Six months into 2021, we are still experiencing a market of ups and downs. The S&P 500 is chugging along nicely with a 14% gain year to date, but stocks like Apple (NASDAQ:AAPL) and Amazon (NASDAQ:AMZN) -- both of which came out with mind-blowing revenue and earnings numbers earlier in the year -- have somehow failed to climb. In fact, as of this writing, Apple stock is down 1.9% on the year, while Amazon stock has had its moments but is currently sitting at only a 5% gain. Perhaps investors are looking for news on companies that will be life-changing, or even life-saving?
Clovis Oncology (NASDAQ:CLVS) may fit that bill. As a biotech aimed at improving and saving lives, Clovis is focused on advancing the fight against cancer with treatments for patients across the U.S., Europe, and internationally.
Signs of a breakthrough
In March of this year, Clovis announced that phase 3 trials for its ovarian cancer treatment drug, Rubraca, met their primary endpoint. In patients with advanced relapsed ovarian cancer, the studies found that Rubraca significantly improved progression-free survival when compared to chemotherapy.
Although the U.S. Food and Drug Administration (FDA) granted approval of Rubraca in 2016 for use as a maintenance treatment for ovarian cancer, the new studies show that the drug can be effectively used in relapse patients with advanced disease, for whom there are currently a limited number of options. If approved by the FDA for advanced treatment, Rubraca will provide Clovis with the opportunity to grow revenue while extending the lives of more patients.
The ovarian cancer market, valued at $1.8 billion in 2018, is expected to grow at a compound annual growth rate (CAGR) of 16% through 2027, driven by a growing ovarian cancer incidence rate, increasing health expenses, and a growing number of clinical trials. An expansion into this market could provide Clovis with greater revenue opportunity, building on its 2020 results.

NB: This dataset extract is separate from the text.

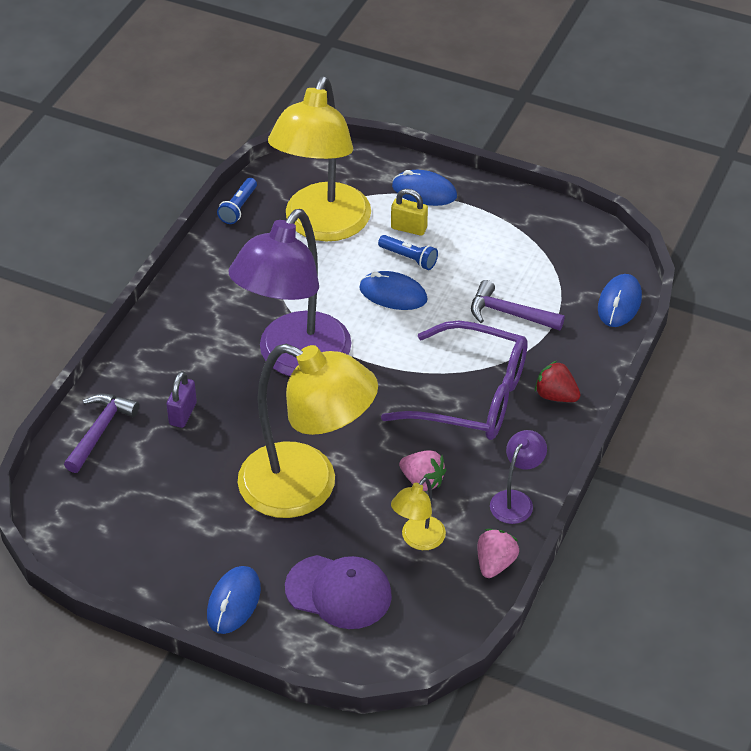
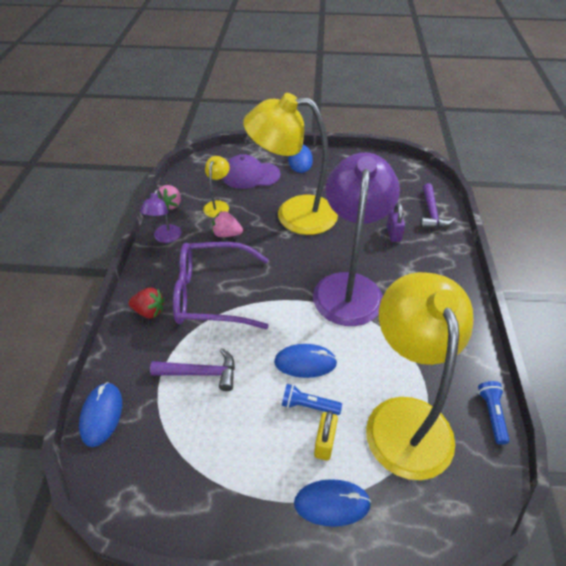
camera: 160 degrees right, 0 degrees up
yellow padlock [391,189,428,236] -> yellow padlock turned 75 degrees counterclockwise [314,410,338,461]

2020 full-year revenue for Rubraca was up 15% over 2019, supported by a 10% increase for the fourth quarter on a year-over-year basis. Clovis also did a nice job of corralling expenses, which were reduced by 22% for the full year compared with 2019, thanks primarily to lowered research and development (R&D) spending on Rubraca trials. The company anticipates those expenses to be further reduced during 2021.
So far, it's making good on plans to continue with its reduction in R&D spend, successfully bringing that number down by $28 million year over year during the first quarter. However, based on first-quarter revenue results, Clovis will need the additional growth opportunity of a growing market to get back to 2020-type revenue numbers and signs of improvement. Revenues for the first quarter of 2021 came in at a less-than-stellar $38 million, an 11% decline from the same period last year.
For investors, the combination of higher revenue and lower expenses during 2020 resulted in an improvement in earnings per share. Though the company still experienced a net loss for the year, the amount of loss per share decreased by 41%, from a loss of $7.43 in 2019 to a loss of $4.38 in 2020.
What's the current hype?
The company's Rubraca received FDA approval during 2020 as a treatment to help fight prostate cancer, and its product pipeline is putting up a battle with some heavyweight competition. Now, promising clinical trials for advanced relapse of ovarian cancer and a potential stock short squeeze are gaining hype.
The announcement of successful phase 3 trials in March caused the stock price to shoot up by 60% shortly after. Then it slid back down -- until it garnered some notice on Reddit's r/WallStreetBets. The hype on Reddit really didn't do long-term investors any favors. The stock spiked by about 25%, just enough to possibly make some grab-'n'-go retail investors a small profit, but has since started to slide once again slide, even with the short interest still at a huge 31%.
The combination of promise and hype is a great reason to keep an eye on Clovis, especially if you're already invested. An average analyst 12-month price target of $6.63 leaves room for a 15% jump from today's price, and a high target of $12 is a nice teaser. But for now, as the hype cools off, being on the sidelines until second-quarter numbers are reported might be good for those thinking about jumping in.